Instalment-based lending at checkout; growing fast across Southeast Asia.

Dominant

Cash

Physical currency; still significant in markets with lower banking penetration.

Analytics

Payment Method Distribution

Estimated share of consumer payment volume by method.

8%
25%
12%
55%
Real-Time 8%
Cards 25%
E-Wallets 12%
Other 55%

Estimates based on reported transaction volumes. Data as of May 10, 2026. Percentages rounded to nearest whole number.

Deep Dive

Morocco Payments — Full Breakdown

Morocco’s payment infrastructure is unusually centralised among major North African markets. CMI (Centre Monétique Interbancaire) — a 9-bank consortium — manages essentially all Moroccan card transactions, including the mandatory 3D Secure protocol on online payments. Virement Instantané, the instant payment rail launched in June 2023 by GSIMT (Groupement pour un Système Interbancaire Marocain de Télécompensation), settles transactions in under 20 seconds. Mobile wallets exceed 10 million accounts across Morocco’s ~37 million population, with MarocPay (CMI-activated) at 8M+ users, Cash Plus, and Inwi Money rounding out the top three. Cash remains the dominant retail payment method — Morocco has not yet achieved the digital-payment penetration of Egypt, Kenya, or Ghana, but Bank Al-Maghrib’s National Payments Strategy is driving rapid digital adoption.

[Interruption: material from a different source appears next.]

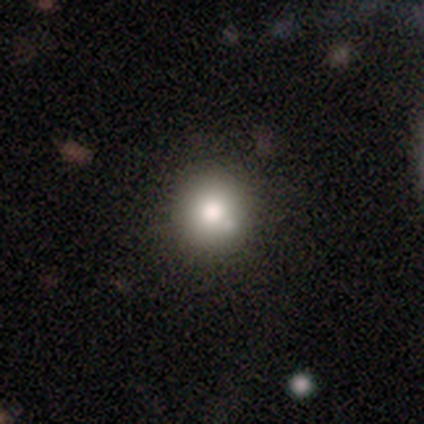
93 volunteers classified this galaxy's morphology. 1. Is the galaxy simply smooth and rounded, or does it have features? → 68% smooth, 17% featured or disk, 15% star or artifact.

The structural distinction from other African markets: Morocco’s payment infrastructure is bank-consortium-led rather than telco-led. Unlike Kenya (M-Pesa via Safaricom) or Ghana (MTN MoMo dominating), Morocco’s leading mobile wallet (MarocPay) is bank-affiliated through CMI. This is closer to Egypt’s bank-affiliated MFS model than to East African telco patterns. The other notable feature: Morocco joined PAPSS (Pan-African Payment and Settlement System) in 2024 as the 17th member country, integrating into the continental cross-border payment network alongside Egypt, Ghana, Nigeria, and Kenya.

CMI — the consortium that runs Moroccan cards

CMI (Centre Monétique Interbancaire) is the Moroccan card payment infrastructure operator — owned by 9 major Moroccan banks (including Attijariwafa Bank, BMCE Bank/Bank of Africa, Crédit du Maroc, and others). CMI’s role is structurally central:

  • Card transaction processing: All Visa and Mastercard transactions in Morocco route through CMI infrastructure
  • 3D Secure infrastructure: CMI operates the mandatory 3DS ACS for online card payments
  • Payment gateway: CMI provides the dominant e-commerce payment gateway in Morocco
  • MarocPay activation: CMI launched MarocPay as the bank-consortium mobile wallet
  • Multi-currency capability: CMI introduced multi-currency payment services for Moroccan e-commerce in early 2025

The consortium structure means there are no significant non-CMI alternatives for domestic Moroccan card processing. Foreign acquirers operating in Morocco effectively work through CMI rails. This is similar to BKM in Turkey (which operates TROY + BKM Express) or Nexi in Italy (Nexi+SIA merger), but with greater consolidation — in Morocco, CMI is the only meaningful card infrastructure entity.

For operators: integration with Moroccan card acceptance means integration with CMI directly or via PSPs that have CMI relationships (HPS Payment Solutions, Maroc Telecommerce, Stripe Morocco where available). Confirm CMI 3D Secure handling in your PSP selection.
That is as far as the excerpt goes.